Here’s a Stan program that implements the Heckman likelihood and fits the program to fake data. It recovers the parameters well. I haven’t yet fitted it to repeated simulated datasets though.
EDIT: The code below has an error in the likelihood, which @RachaelMeager caught in her post below (link). Follow the link for the explanation, the correct code, and an extension!

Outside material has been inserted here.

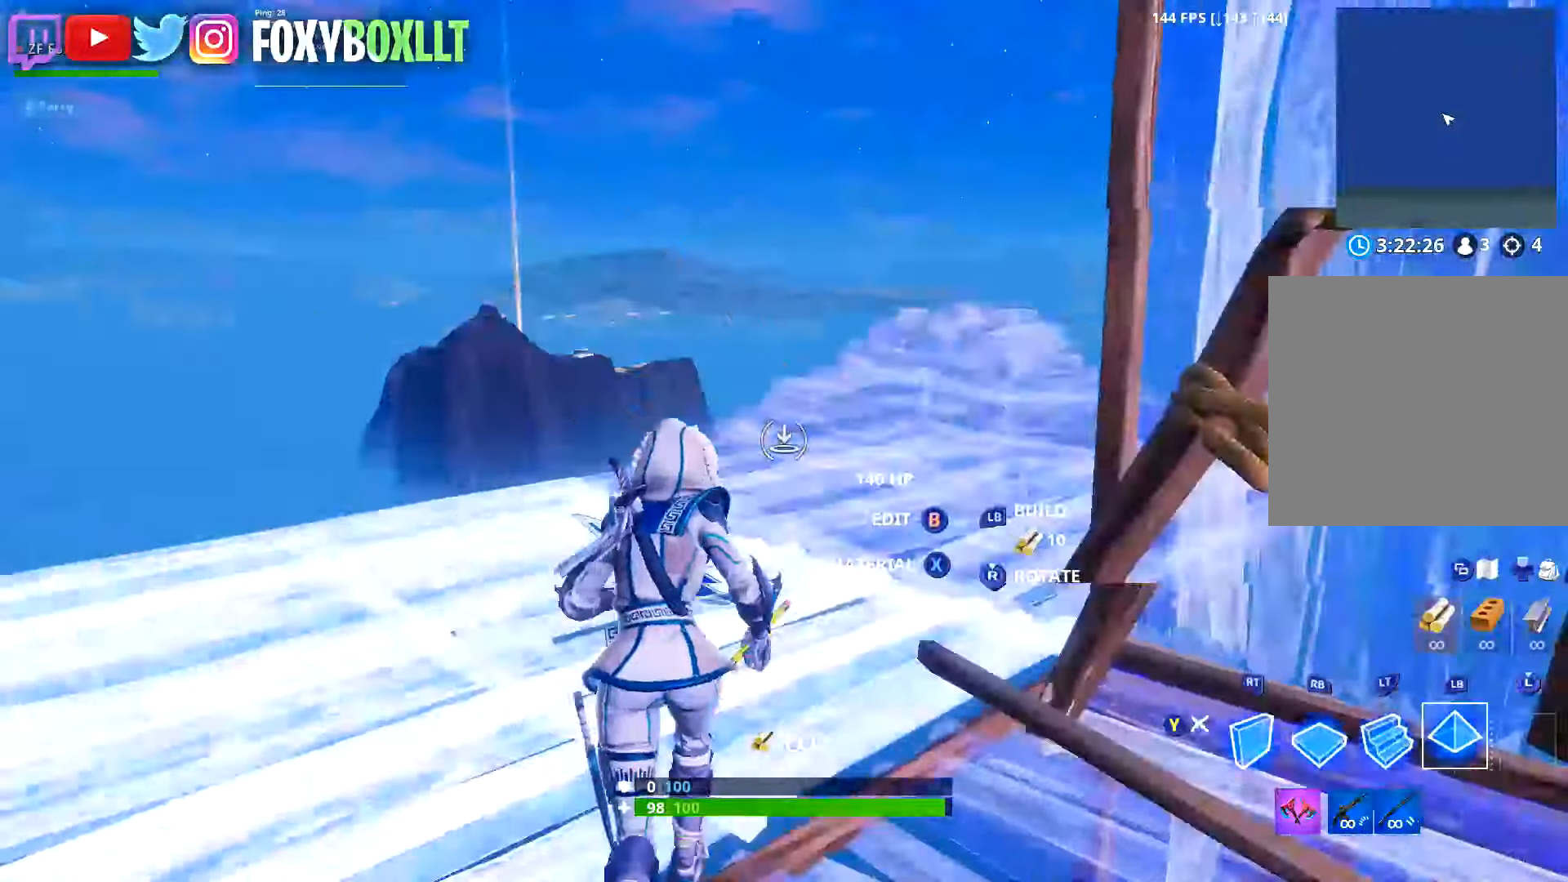
{"buttons": [], "left_stick": "left", "right_stick": "down-right", "button_events": [[16, "L1", "up"], [16, "R1", "up"], [50, "Y", "up"], [283, "B", "down"], [350, "B", "up"], [367, "R2", "down"], [434, "B", "down"], [450, "R2", "up"], [484, "B", "up"]]}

The likelihood contribution for observed units below should be:
log(Phi(sqrt(1 - rho^2)^(-1)*(mu_y2[n_pos[n]]
+ rho / sd1
* (y1[n] - mu_y1[n]))));
but is erroneously coded as:
log(Phi(sqrt(1 - rho^2)^(-1)*(mu_y2[n_pos[n]]
+ rho / (sd1 * sqrt(1 - rho^2))
* (y1[n] - mu_y1[n]))));
data {
int<lower=1> N;
int<lower=1> N_neg;
int<lower=1> N_pos;
int<lower=1> D;
vector[N_pos] y1;
int<lower=0,upper=1> y2[N];
matrix[N_pos,D] X1;
matrix[N,D] X2;
}
transformed data {
int<lower=1,upper=N> n_pos[N_pos];
int<lower=0,upper=N> n_neg[N_neg];
{
int i;
int j;
i = 1;
j = 1;
for (n in 1:N) {
if (y2[n] == 1) {
n_pos[i] = n;
i = i + 1;
} else {
n_neg[j] = n;
j = j + 1;
}
}
}
}
parameters {
real<lower=-1,upper=1> rho;
vector[D] b1;
vector[D] b2;
real<lower=0> sd1;
}
model {
vector[N] mu_y2;
vector[N_pos] mu_y1;
b1 ~ normal(0, 1);
b2 ~ normal(0, 1);
sd1 ~ normal(0, 1);
mu_y2 = X2 * b2;
mu_y1 = X1 * b1;
for (n in 1:N_neg) {
target += (log(Phi(-mu_y2[n_neg[n]])));
}
for (n in 1:N_pos) {
target += log(Phi(sqrt(1 - rho^2)^(-1)*(mu_y2[n_pos[n]]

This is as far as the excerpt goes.